> **DOCUMENT TEXT**
_ _ _ _ _ _ _

Sunday, August 30, 2009

Big Bang in 2 minutes

Here is a (very) short but cool primer on big bang:



This is an excellent example of the way scientists talk about origins. There is a definite acknowledgment of what we don't know (i.e. "before" the big bang) but then a listing of possibilities. Note that these are possibilities - not certainties. But then scientists are happy to live with unknowns - as that is where hot scientific questions thrive. Ideas of an oscillatory universe, multiverses or Brane-cosmology may all turn out to wrong or one of these may turn out to be correct. However, the verdict on these will only come from testing predictions - not from any theology or a particular religion. The only possible role for God in nature (if any) would have to be a theoretical "first cause" located at the end of an infinite regression of causes: we cannot ascribe "first cause" to big bang - as there may be a natural explanation behind it (and there already are several candidates). But we cannot ascribe a "first cause" to what is behind big bang, as there may be natural explanations behind those, and we me may uncover those sometime in the future. History of science tells us that even when we label a problem "unknowable" - it gets resolved with time. Origin of the Earth was once considered such a problem - so was the origin of the solar system. Both origins are very well understood today. I wouldn't bet against us figuring out the conditions that existed "before" the big bang.

Also see this earlier post Multiverse theory: Leave it to science.

17 comments:

Muhammad Akbar Hussain said...

What about the theology of scienceism?...a blind faith that dictates that every alternative to the possibility of a creator will ultimately be solved.
Ideas of an oscillatory universe, multiverses or Brane-cosmology are as much a "pseudo-science" as any concept of the slightest possibility of the presence of a creator, but we feel to go for the more colorful concepts to teach in our science books or support in our scientific discussions. To me, the above named "scientific" concepts are so fancy that while waiting for them to become testable, creator will already be in the science books since long.

Salman Hameed said...

"Ideas of an oscillatory universe, multiverses or Brane-cosmology are as much a "pseudo-science" as any concept of the slightest possibility of the presence of a creator, but we feel to go for the more colorful concepts to teach in our science books or support in our scientific discussions."

_ _ _ _ _ _ _

> **WHAT THE TASK REQUIRES**
Transcribe the passage of the Big Bang post between "Muhammad Akbar Hussain" and "books since long.", inclusive. Work only from the Big Bang post.

> **DATA PROVIDED**
_ _ _ _ _ _ _

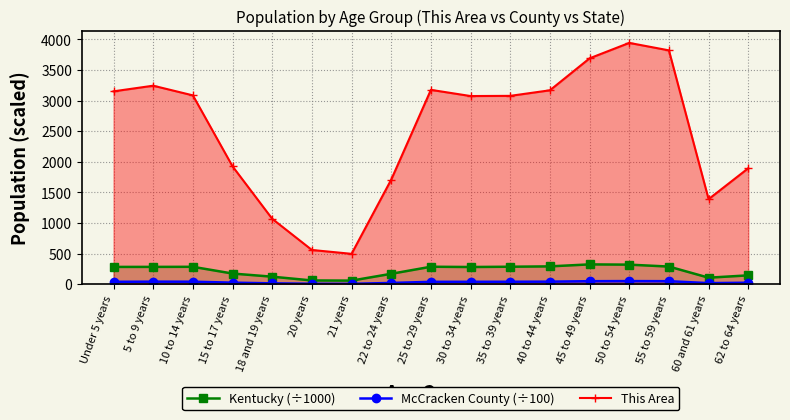

What are all the series names shown in the legend?

Kentucky (÷1000), McCracken County (÷100), This Area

_ _ _ _ _ _ _

> **ANSWER SECTION**
Muhammad Akbar Hussain said...

What about the theology of scienceism?...a blind faith that dictates that every alternative to the possibility of a creator will ultimately be solved.
Ideas of an oscillatory universe, multiverses or Brane-cosmology are as much a "pseudo-science" as any concept of the slightest possibility of the presence of a creator, but we feel to go for the more colorful concepts to teach in our science books or support in our scientific discussions. To me, the above named "scientific" concepts are so fancy that while waiting for them to become testable, creator will already be in the science books since long.